Most coffee-table books are aspirational, which is reasonable—people want to see the palazzos, not the McDonalds, of Venice. But that means the vast majority of these books have a “just kill me” element: Someone out there has the time to arrange a wunderkammer with “esoteric ephemera from a life well lived” (and then dust it regularly), but that someone is probably not you or anyone you know.
Finally though, Rizzoli has come out with a coffee-table book with a more attainable standard of living.
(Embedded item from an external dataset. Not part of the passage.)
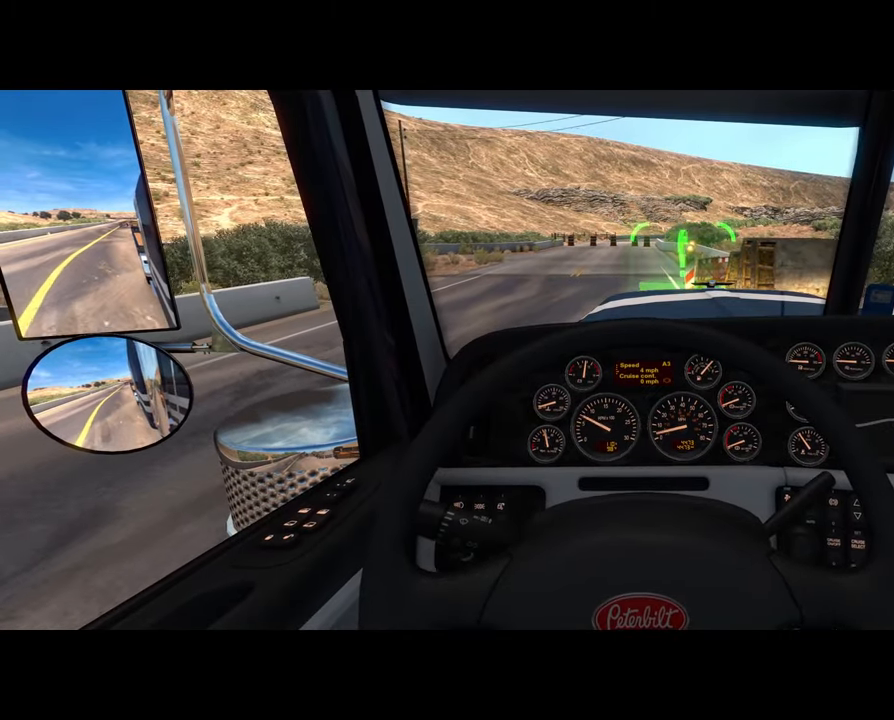
{"buttons": ["R2"], "left_stick": "center", "right_stick": "center", "events": [[100, "left_stick", "center"]]}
Brooklyn Interiors, written by Kathleen Hackett and filled with photographs by Matthew Williams, is a tour through apartments and houses in virtually every neighborhood of New York’s most design-forward borough. Yes, they have the predictable sun-drenched, funky-yet-elegant, modern-yet-classic aesthetics that make you want to weep—this is still a coffee-table book from Rizzoli, after all—but unlike an “effortlessly elegant,” 400-year-old riad in Morocco or a private-island retreat off the coast of a country you’ve never heard of, these are places in which you, dear reader, can actually live.
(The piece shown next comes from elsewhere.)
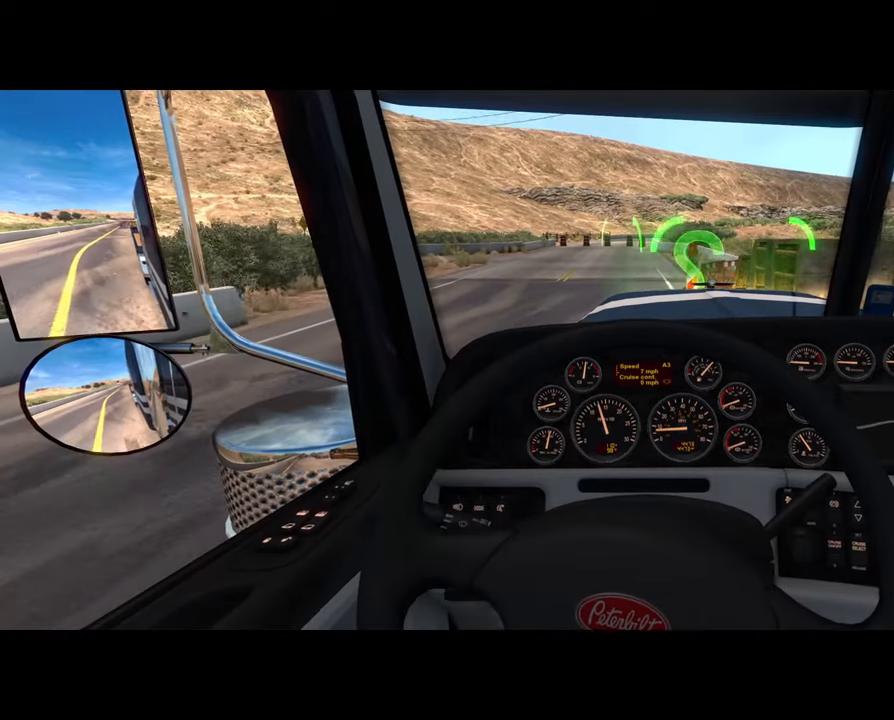
{"buttons": [], "left_stick": "center", "right_stick": "center", "events": [[200, "right_stick", "right"], [500, "right_stick", "center"]]}
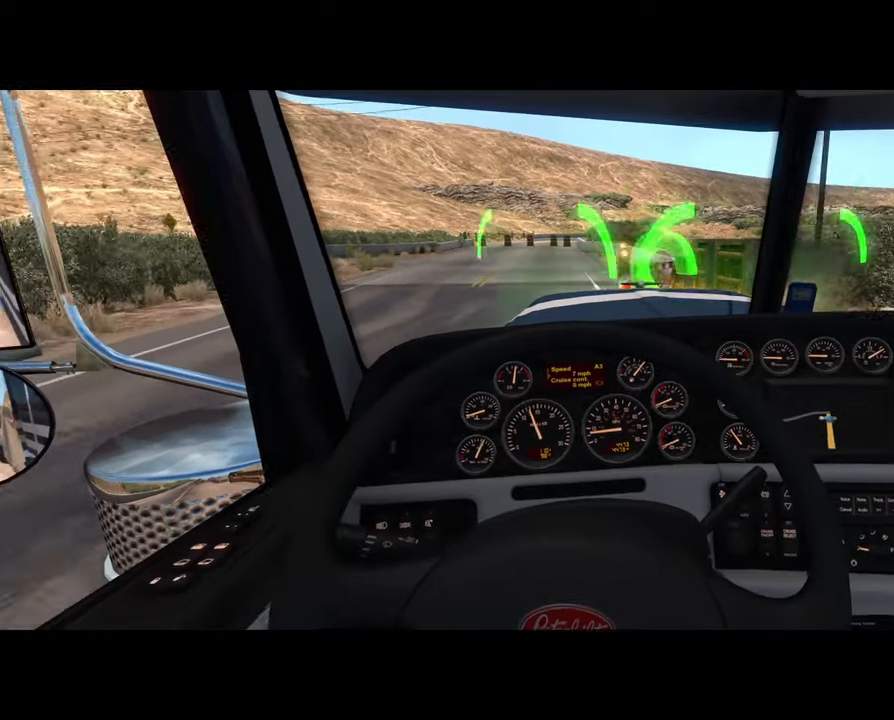
{"buttons": ["L2"], "left_stick": "center", "right_stick": "center", "events": [[133, "L2", "down"]]}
Don’t believe us? We’ve taken a few of the apartments featured in Brooklyn Interiors and found comparable real estate listings that (in theory) you could move into tomorrow. (The wunderkammer, you’ll have to figure out on your own.)
Row House, Boerum Hill
This single-family home, located on what we’re told is a “handsome tree-lined street,” is actually owned by the book’s author, who lives there with her husband and two children. A similar single-family townhouse is currently listed in the same neighborhood for $4.3 million. It has four bedrooms and two bathrooms spread across four floors, and potential owners will enjoy the marble fireplaces, a giant backyard, and, presumably, like-minded neighbors: The listing also describes its location as being on a “charming, tree-lined street.”
Prewar Apartment, Brooklyn Heights
The book describes this “classic six” (real estate jargon for “apartment with six rooms”) in a prewar apartment building in Brooklyn Heights as “atmospheric, serene, and meticulous.” The same could be said of a nearby $5.495 million, 2,800-square-foot apartment, also located in a prewar building in Brooklyn Heights. The listing has wood-burning fireplaces, a custom Balthaup kitchen, and four bedrooms along with another room that the listing calls a “library/den,” which is inevitably a polite way of saying “guest bedroom.”
When the owner of this sprawling Dumbo loft moved to the neighborhood, she was quoted as saying that “there was nothing ... but deserted warehouses.” (Her building was a former toilet-seat factory, the book tells us.) Today, the only deserted things in Dumbo are half-finished construction sites and apartments like this $4.449 million loft. The listing in question has three bedrooms and two and a half baths spread across 2,992 square feet of living space, which features wall-to-wall windows and 13.6-foot high ceilings. It doesn’t quite have the same gritty patina as the Dumbo of yore, but on the plus side, the apartment comes with a soaking tub.
The three-story brownstone detailed in the book has a lovely combination of original detail and a pared-down aesthetic. Its owners, Italian transplants, reportedly spurn decorations that are “expensive—or serious,” but that hasn’t stopped them from constructing a kitchen worthy of a coffee-table book. A slightly more polished townhouse in Bed-Stuy—this one has been broken up into two 2-story units—is currently on sale for $2.795 million. Prospective owners can easily recreate the book’s aesthetic, though: Add two preschool-age children, and the floors will look lovingly scuffed in no time.
Railroad Apartment, Bushwick
For reasons that remain unclear, the owner of this Bushwick railroad apartment confesses, in print, to stealing police barricades “in the deepest part of Brooklyn” to use as construction material for his apartment. (“I get a lot of parking tickets,” he says, as if this implies causality.) Whoever buys this $950,000 Bushwick duplex will presumably have no need for construction material, bought or stolen; the 1,370-square-foot apartment, which includes a large private garden, was recently renovated.
One Bedroom, Cobble Hill
If this 700-square-foot apartment looks a little too good to be true, it’s probably because it’s the home of the co-founders of Workstead, a Brooklyn design studio that’s done the public spaces in the Wythe Hotel in Brooklyn and the Arcade Bakery in TriBeCa. Another Cobble Hill apartment (this one is located on a brownstone’s upper floor) is roughly the same size and on sale for $1.115 million. The apartment has wide plank floors, a built-in cocktail bar, and, a private terrace patio up top. Like the book’s apartment, it also has a design pedigree: Its recent renovation was featured in Good Housekeeping magazine.